▶ _Testo del documento_:
________________________________________

«Chiediamo soltanto di vivere in sicurezza le nostre città. Non ci stiamo a essere ostaggio di cento miserabili che si sentono coperti da una politica che dovrebbe tutelare i cittadini onesti e che invece tutela chi in Italia non dovrebbe starci». La sicurezza in città è al centro delle arringhe, online e offline, di Simone Carabella, l’influencer romano noto alle cronache come uno dei principali ispiratori delle cosiddette ronde contro la microcriminalità.

Dal suo profilo Instagram da più di 52mila follower prende di mira, tra gli altri, «chi vive di espedienti» nelle palazzine occupate di Tor Tre Teste a Roma e «tutti i maranza di Corvetto, quartiere di Milano in preda al crimine e al degrado». La scorsa settimana ha parlato a una platea di un centinaio di persone (invitati anche Frank Mascia e “lady pickpockets” Monica Poli) radunate davanti alla stazione di Lambrate a Milano. Ha annunciato che si sarebbero ripresi il quartiere andando «a fare aperitivo in ogni bar della piazza», ma non prima di aver lanciato una raccolta firme per chiedere più forze di polizia nelle stazioni.

Farsi giustizia

Le ronde “anti-maranza” suggeriscono come la differenza tra “sicuro” e “securitario” ridisegni i profili delle città. «Farsi giustizia da soli denota una mancanza di fiducia nei confronti delle istituzioni, nata da un deterioramento dell’immaginario democratico», dice Florencia Andreola, urbanista di genere e autrice, insieme alla ricercatrice e collega Azzurra Muzzonigro, del libro Libere, non coraggiose. Le donne e la paura nello spazio pubblico. «Decidere che la sicurezza vada affrontata con strumenti securitari, come la militarizzazione delle città, significa delegare a qualcuno una gestione repressiva e quasi violenta della società», continua.

Il rischio è che la retorica securitaria finisca per punire gruppi di persone marginalizzate e razzializzate. Sono le «condizioni di povertà, di mancata dignità, di instabilità abitativa e lavorativa», secondo Andreola, la principale fonte di insicurezza. «Ma la politica vuole ottenere sempre risposte valide qui e ora, invece di avere in mente un’idea complessiva di città».

________________________________________

▶ _Dati forniti_:
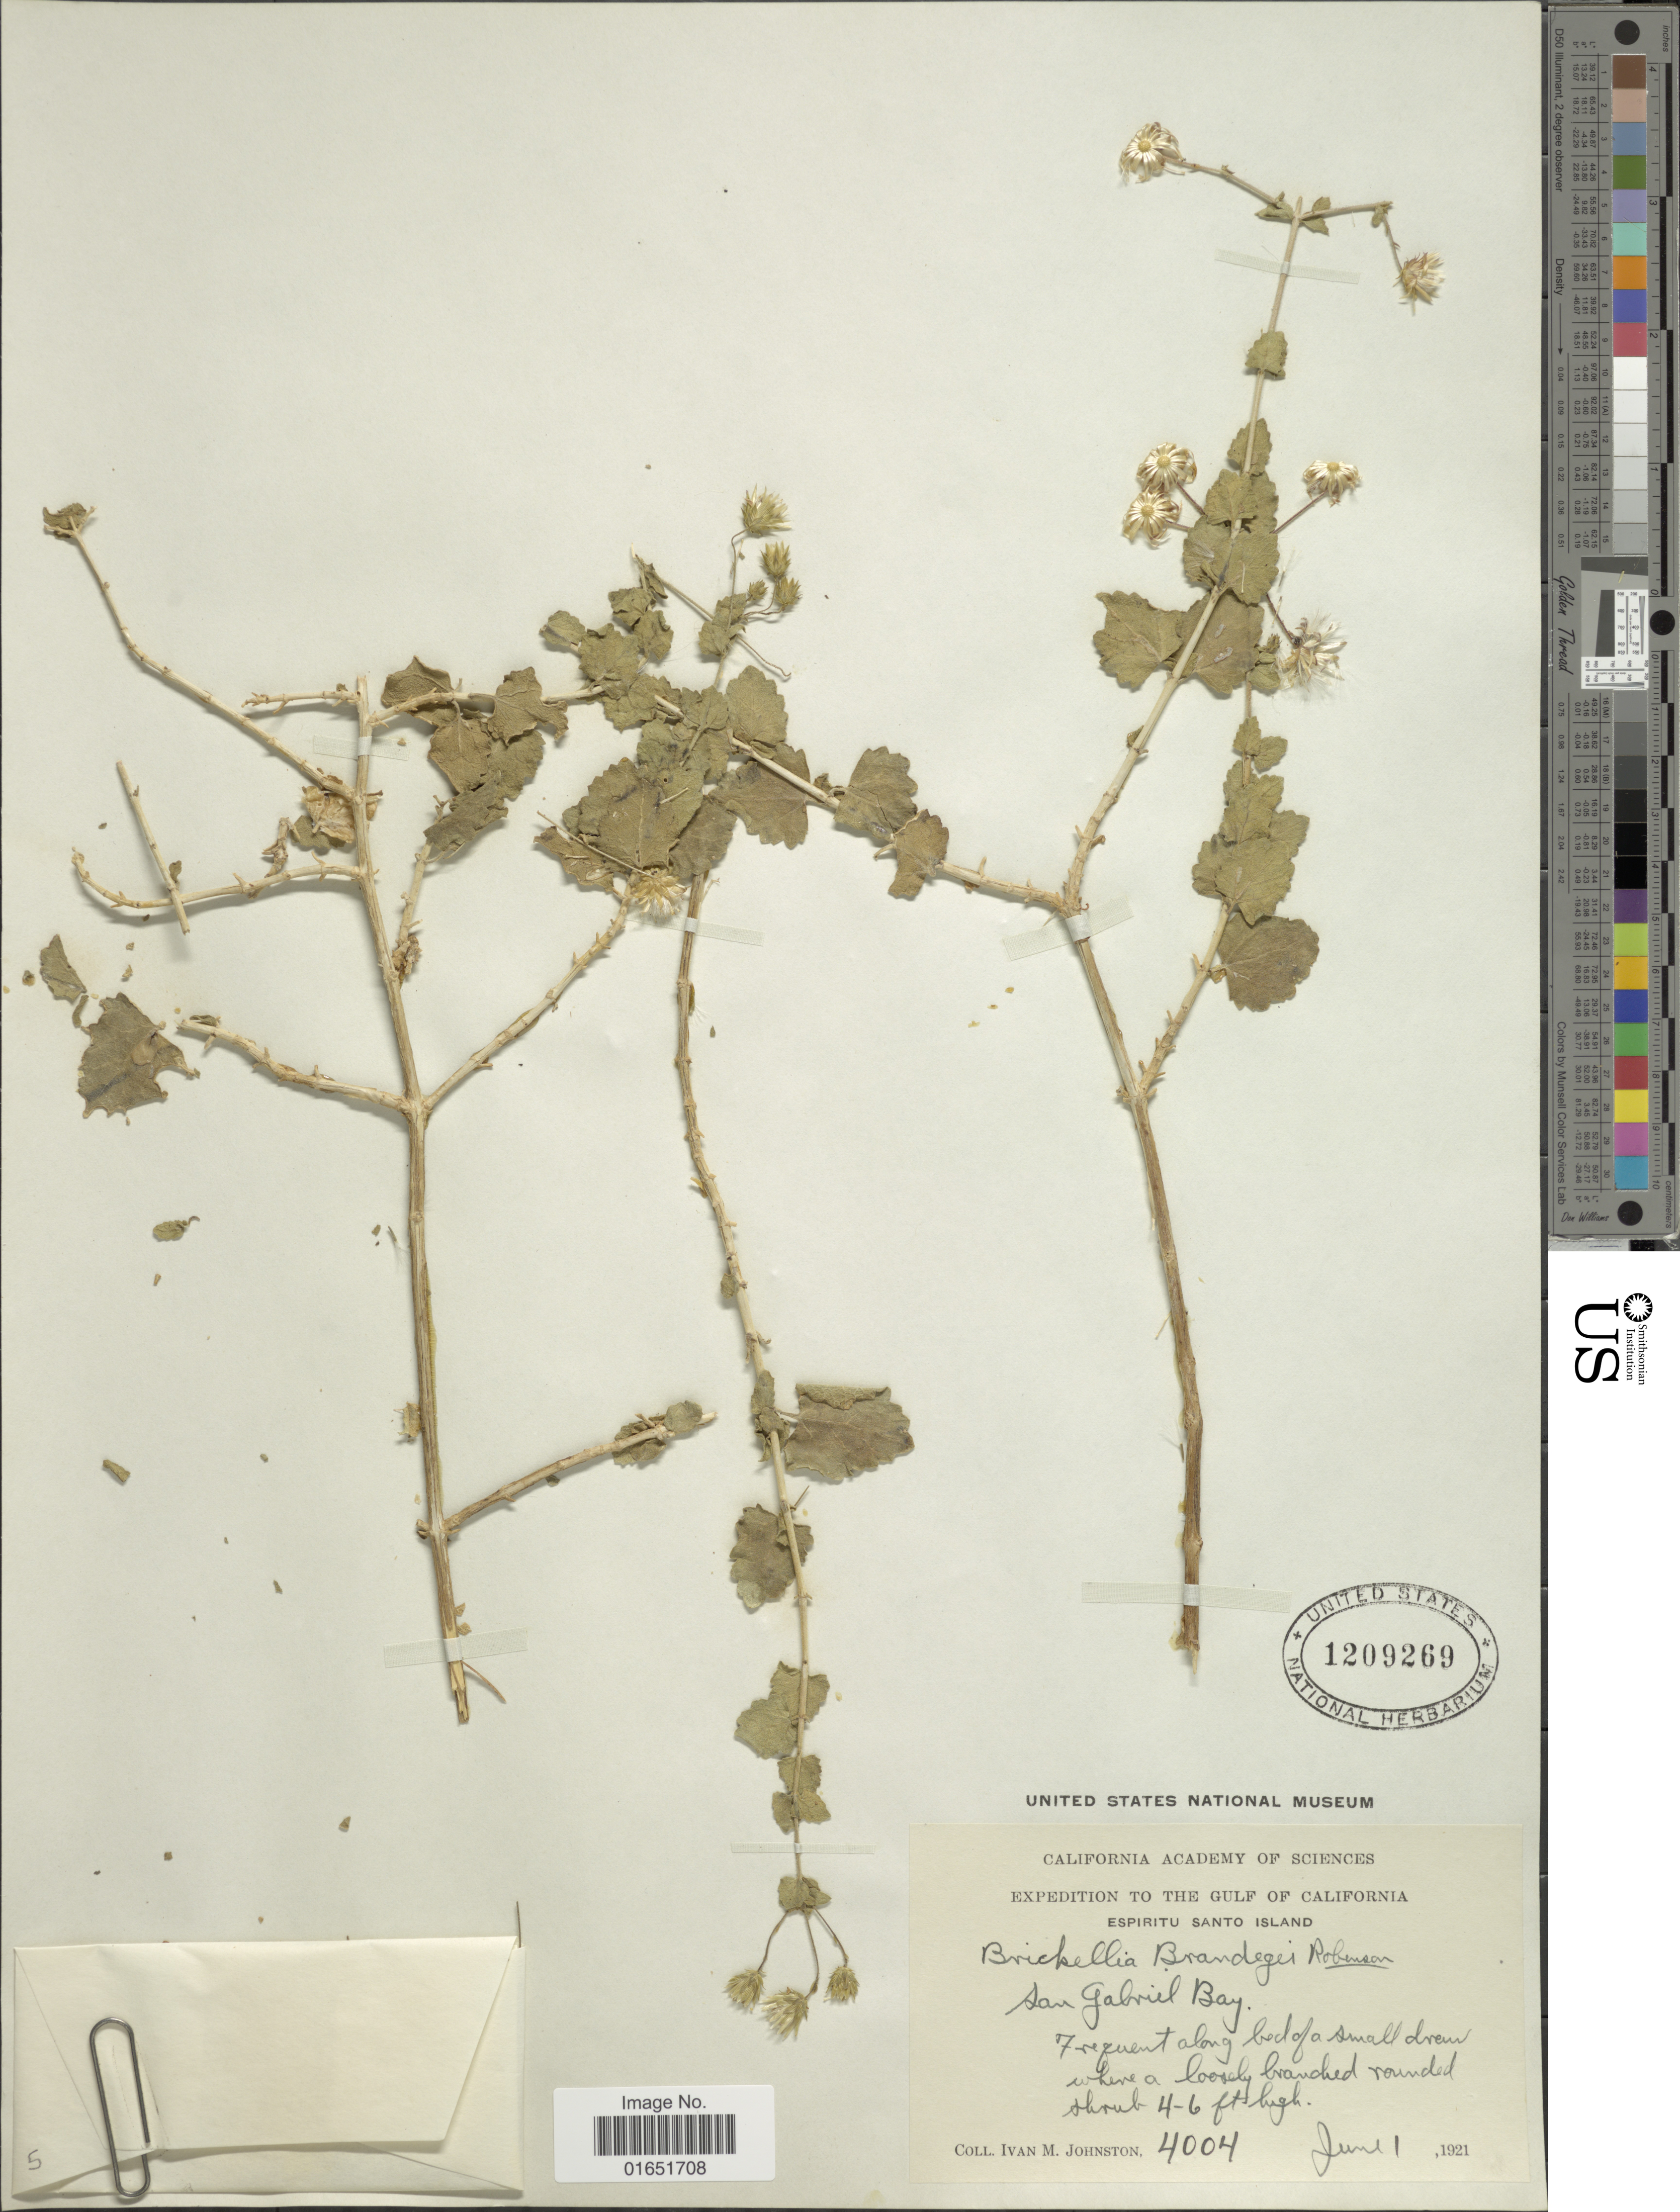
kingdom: Plantae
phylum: Tracheophyta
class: Magnoliopsida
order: Asterales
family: Asteraceae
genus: Brickellia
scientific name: Brickellia brandegei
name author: B.L. Rob.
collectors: I.M. Johnston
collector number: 4004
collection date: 1921-06-01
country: Mexico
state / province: Baja California Sur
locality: The Gulf of California, Espiritu Santo Island, San Gabriel Bay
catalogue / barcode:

________________________________________

▶ _Consegna esercizio 1_: Trascrivi fedelmente il tratto dell'articolo sulle ronde anti-maranza che si apre con le parole contenenti "Dal suo profilo" e si chiude con "polizia nelle stazioni.".
▶ _Consegna esercizio 2_: Stabilisci se le affermazioni seguenti concordano con l'articolo sulle ronde anti-maranza, rispondendo sì o no per ciascuna e citando alla lettera le parole dell'articolo che lo decidono. (a) Il profilo Instagram di Simone Carabella conta più di 52mila follower. (b) Il raduno davanti alla stazione di Lambrate riuniva circa mille persone. (c) Florencia Andreola ha scritto da sola il libro Libere, non coraggiose.

▶ _Risposta corretta 1_:
Dal suo profilo Instagram da più di 52mila follower prende di mira, tra gli altri, «chi vive di espedienti» nelle palazzine occupate di Tor Tre Teste a Roma e «tutti i maranza di Corvetto, quartiere di Milano in preda al crimine e al degrado». La scorsa settimana ha parlato a una platea di un centinaio di persone (invitati anche Frank Mascia e “lady pickpockets” Monica Poli) radunate davanti alla stazione di Lambrate a Milano. Ha annunciato che si sarebbero ripresi il quartiere andando «a fare aperitivo in ogni bar della piazza», ma non prima di aver lanciato una raccolta firme per chiedere più forze di polizia nelle stazioni.

▶ _Risposta corretta 2_:
(a) Sì: "Dal suo profilo Instagram da più di 52mila follower".
(b) No: "ha parlato a una platea di un centinaio di persone".
(c) No: "autrice, insieme alla ricercatrice e collega Azzurra Muzzonigro, del libro".